Malattia di Fabry: terapia enzimatica funziona


Malattia di Fabry: gli effetti benefici della terapia enzimatica su cuore e reni. I pazienti sono rimasti stabili durante 10 anni di trattamento

Malattia di Fabry: gli effetti benefici della terapia enzimatica su cuore e reni. I pazienti sono rimasti stabili durante 10 anni di trattamento

L’avvento della terapia enzimatica sostitutiva (ERT) nel 2001 ha offerto la possibilità di migliorare la prognosi dei pazienti con malattia di Fabry, nonché i loro punteggi nelle scale relative al dolore e alla qualità di vita. Nello stesso anno l’azienda farmaceutica Shire (ora parte di Takeda) ha avviato il programma Fabry Outcome Survey (FOS), con l’obiettivo di raccogliere dati a lungo termine sulla storia naturale di questa rara malattia metabolica e sulla sicurezza ed efficacia della terapia enzimatica sostitutiva con agalsidasi alfa.

Al progetto hanno partecipato pazienti di 24 Paesi, e nel 2015 sono stati pubblicati i primi risultati, relativi a coloro che avevano già ricevuto cinque anni di ERT: i dati mostravano che la terapia era associata a una ridotta mortalità e morbilità. Il passaggio successivo è stato eseguire un’ulteriore analisi retrospettiva dei dati estratti da FOS dall’aprile 2001 all’agosto 2018: lo studio, pubblicato pochi mesi fa sulla rivista Drug Design, Development and Therapy da un team internazionale di ricercatori, il FOS Study Group, ha valutato gli esiti cardiaci e renali nei pazienti che hanno ricevuto l’ERT per un periodo di 10 anni.
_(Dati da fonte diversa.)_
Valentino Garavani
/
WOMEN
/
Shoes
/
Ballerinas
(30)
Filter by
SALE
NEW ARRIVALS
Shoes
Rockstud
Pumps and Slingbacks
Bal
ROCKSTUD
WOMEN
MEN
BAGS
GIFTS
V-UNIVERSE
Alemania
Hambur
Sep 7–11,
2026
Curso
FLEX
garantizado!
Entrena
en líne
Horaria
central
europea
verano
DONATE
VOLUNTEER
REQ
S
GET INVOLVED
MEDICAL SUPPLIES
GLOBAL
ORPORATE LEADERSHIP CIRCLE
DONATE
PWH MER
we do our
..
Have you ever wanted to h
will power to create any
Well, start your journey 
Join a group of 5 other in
I parametri presi in considerazione dal gruppo per monitorare le condizioni degli organi sono stati rispettivamente la velocità di filtrazione glomerulare stimata (eGFR), un indicatore dello stato di salute dei reni, e l’indice di massa ventricolare sinistra (LVMI), un noto predittore di eventi cardiovascolari come coronaropatia, scompenso cardiaco e ictus. Tutte le misure sono state registrate nei partecipanti con almeno tre rilevazioni, incluse quella al basale (cioè all’inizio del trattamento) e quella effettuata dopo dieci anni.
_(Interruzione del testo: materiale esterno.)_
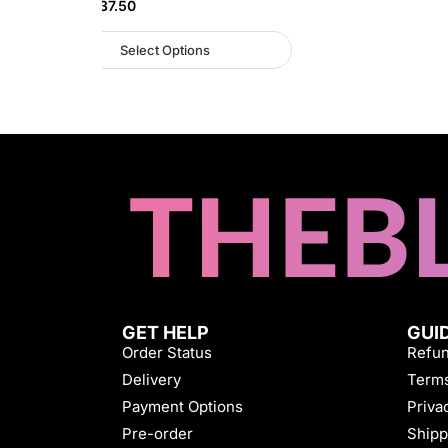
NGN
45,937.50
Select Options
GET HELP
GUI
Order Status
Refun
Delivery
Terms
Payment Options
Priva
Pre-order
Shipp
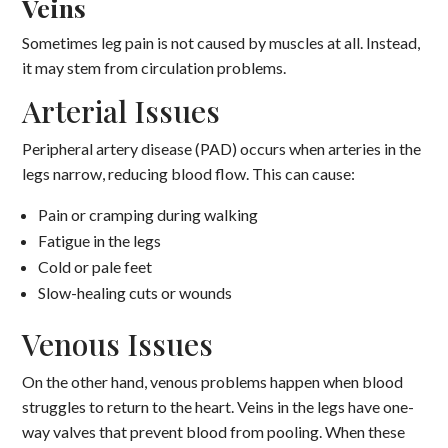
Veins
Sometimes leg pain is not caused by muscles at all. Instead,
it may stem from circulation problems.
Arterial Issues
Peripheral artery disease (PAD) occurs when arteries in the
legs narrow, reducing blood flow. This can cause:
Pain or cramping during walking
Fatigue in the legs
Cold or pale feet
Slow-healing cuts or wounds
Venous Issues
On the other hand, venous problems happen when blood
struggles to return to the heart. Veins in the legs have one-
way valves that prevent blood from pooling. When these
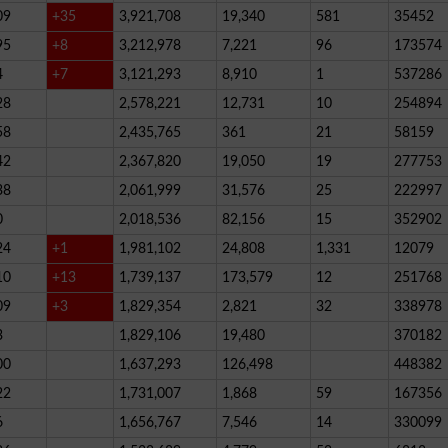
09
+35
3,921,708
19,340
581
35452
95
+8
3,212,978
7,221
96
173574
4
+7
3,121,293
8,910
1
537286
28
2,578,221
12,731
10
254894
58
2,435,765
361
21
58159
42
2,367,820
19,050
19
277753
38
2,061,999
31,576
25
222997
0
2,018,536
82,156
15
352902
24
+1
1,981,102
24,808
1,331
12079
10
+13
1,739,137
173,579
12
251768
09
+3
1,829,354
2,821
32
338978
3
1,829,106
19,480
370182
00
1,637,293
126,498
448382
22
1,731,007
1,868
59
167356
6
1,656,767
7,546
14
330099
I pazienti, di conseguenza, sono stati divisi in due coorti: quella renale, con 90 maschi e 62 femmine, e quella cardiaca, con 35 maschi e 34 femmine. L’età media della coorte renale all’inizio del trattamento era di 48,8 anni per le femmine e di 34,4 per i maschi, mentre quella della coorte cardiaca era di 46,7 anni per le femmine e di 28,2 per i maschi. Il tasso medio di variazione dell’eGFR nell’arco di 10 anni è risultato relativamente stabile nelle femmine e in leggero calo nei maschi, sia in caso di funzionalità renale integra al basale, sia con funzionalità compromessa. Con ipertrofia ventricolare sinistra al basale, la LVMI media era leggermente aumentata nel corso di 10 anni, sia nelle femmine che nei maschi; in assenza di questa anomalia, invece, la LVMI è rimasta stabile.
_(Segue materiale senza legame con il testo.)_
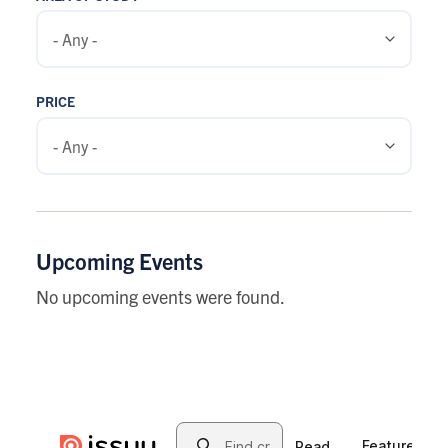
PRICE
Upcoming Events
No upcoming events were found.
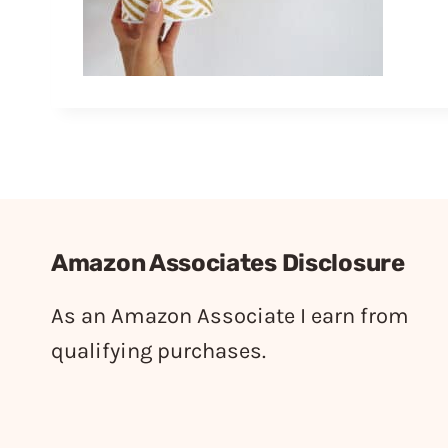
Amazon Associates Disclosure
As an Amazon Associate I earn from
qualifying purchases.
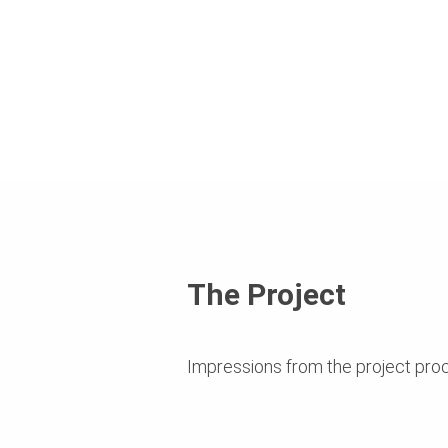
The Project
Impressions from the project pro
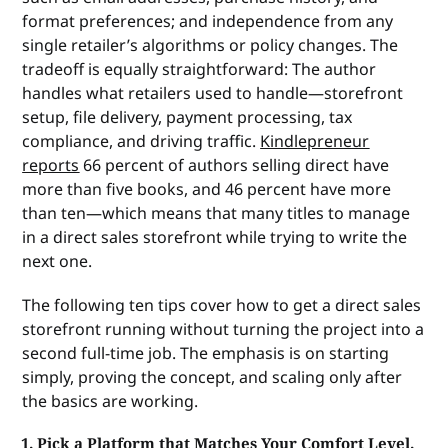
format preferences; and independence from any
single retailer’s algorithms or policy changes. The
tradeoff is equally straightforward: The author
handles what retailers used to handle—storefront
setup, file delivery, payment processing, tax
compliance, and driving traffic.
Kindlepreneur
reports
66 percent of authors selling direct have
more than five books, and 46 percent have more
than ten—which means that many titles to manage
in a direct sales storefront while trying to write the
next one.
The following ten tips cover how to get a direct sales
storefront running without turning the project into a
second full-time job. The emphasis is on starting
simply, proving the concept, and scaling only after
the basics are working.
1. Pick a Platform that Matches Your Comfort Level.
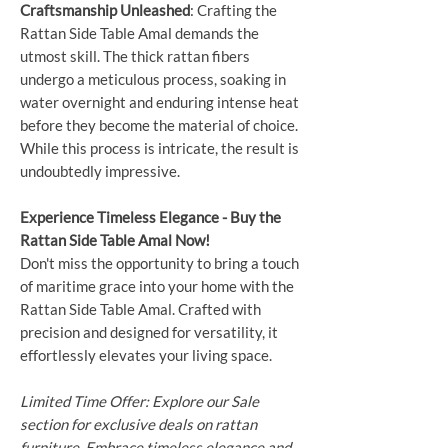
Craftsmanship Unleashed
: Crafting the
Rattan Side Table Amal demands the
utmost skill. The thick rattan fibers
undergo a meticulous process, soaking in
water overnight and enduring intense heat
before they become the material of choice.
While this process is intricate, the result is
undoubtedly impressive.
Experience Timeless Elegance - Buy the
Rattan Side Table Amal Now!
Don't miss the opportunity to bring a touch
of maritime grace into your home with the
Rattan Side Table Amal. Crafted with
precision and designed for versatility, it
effortlessly elevates your living space.
Limited Time Offer: Explore our Sale
section for exclusive deals on rattan
furniture. Embrace timeless elegance and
“L’analisi di questa coorte ha fornito nuove prove a sostegno dei benefici dell’ERT con agalsidasi alfa”, hanno sottolineato gli autori dello studio. “I pazienti che al basale avevano una funzionalità renale integra o un indice di massa ventricolare sinistra normale, sono rimasti sostanzialmente stabili durante i 10 anni di terapia enzimatica sostitutiva, mentre quelli con ridotta funzionalità renale o ipertrofia ventricolare sinistra hanno manifestato un modesto declino della funzionalità renale o un aumento dell’indice di massa ventricolare sinistra che si è rivelato comunque inferiore al previsto, in base ai dati di storia naturale”. Un ulteriore incentivo a iniziare il trattamento precocemente, prima che si sia verificato un danno irreversibile in organi bersaglio come il cuore o i reni.